The debate on the 25 km/h pedal assistance limit for e-bikes continues to agitate users who pour out their discontent in the comments on our articles and also on social media. It is not a coincidence and we do not want to close the door to a discussion by simply referring to what the law says. Behind that apparently technical threshold lies an increasingly evident fracture between those who see the electric as a natural evolution of the bicycle and those who consider it a vehicle to be strictly kept under control.
Readers’ comments tell this rift well. There are those who consider the limit anachronistic and far from the real use of e-bikes, especially considering that a muscle bike, on the plains, can easily exceed 30 km/h. For many, the blocking of assistance at 25 km/h represents more of a regulatory override than a real safety measure. Others, however, defend the limit as a necessary element to maintain order on the infrastructure and clearly distinguish bicycles from faster and heavier vehicles.
A regulatory risk for everyone
In the midst of these positions there is a point that is often underestimated, but central for those who manage the sector today: the fear that changing the law will open the door to new restrictions, rather than greater freedom.
According to this vision, maintaining the current classification of e-bikes as “bicycles”, and not as motor vehicles, represents a sort of fragile but precious balance. Touching it would mean risking the introduction of license plates, insurance, inspections, compulsory helmets and further bureaucratic requirements, transforming an accessible vehicle into something much more complex and expensive. Unfortunately, in the generalized hatred towards those who cycle and with the search for consensus, the risk becomes real.

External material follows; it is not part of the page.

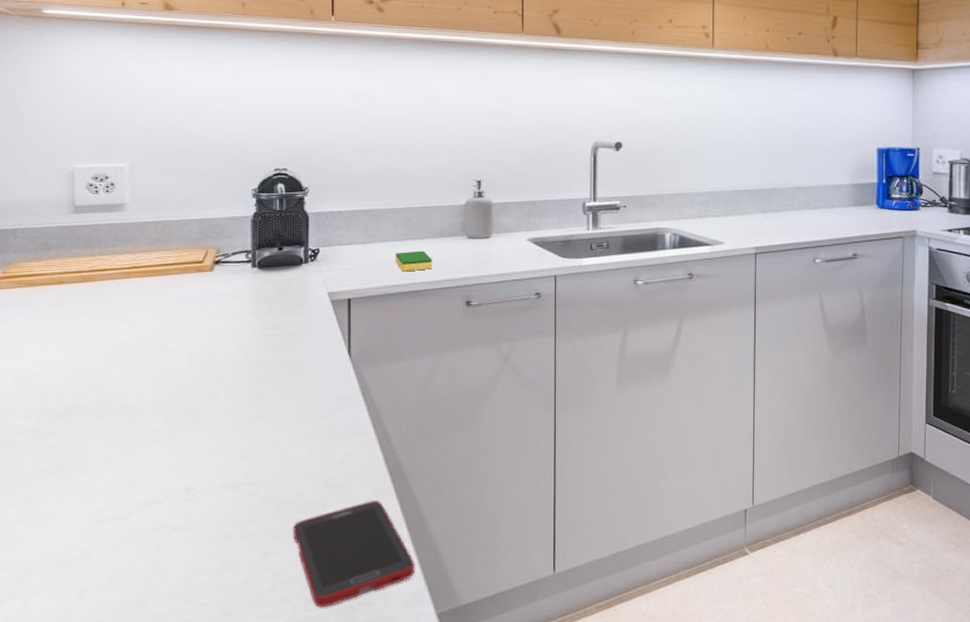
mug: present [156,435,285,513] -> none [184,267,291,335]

It is a fear that is far from unfounded. Recent history shows that every time a vehicle enters a new regulatory category, the consequences are not limited to maximum speed, but extend to approvals, legal responsibilities and inspections. For this reason, part of the sector, producers, operators and associations, prefers to defend the status quo, even if imperfect, rather than open a legislative Pandora’s box.
The action of LEVA-EU, the European association representing the light electric vehicle sector, fits into this context. LEVA-EU has long reported that the risk is not only that of too low limits, but of increasingly fragmented and punitive regulation, capable of slowing down innovation, investments and the spread of e-bikes. The association has repeatedly warned against the idea of tightening the rules without an overall vision, underlining how European regulations are often designed more to “contain” than to accompany the evolution of the sector.
Even on Cyclinside the topic has emerged several times: the real issue is not simply whether 25 km/h is too little or too much, but whether the current regulatory framework is really suitable for changing mobility. Continuing to think only in terms of limits risks producing the opposite effect to the desired one: pushing towards illegality, creating confusion among users and slowing down a transition which, in fact, is already underway.
In the end, the question is not whether an e-bike should help up to 25, 30 or 35 km/h, but deciding what type of mobility do we want to encourage. An intelligently regulated mobility, capable of distinguishing uses and contexts, or a rigid system which, in an attempt to control everything, risks blocking the evolution of one of the few truly growing sectors. At the moment, the result is to have our cities invaded by vehicles that are actually dangerous because they have been modified without any control and potentially without any safety.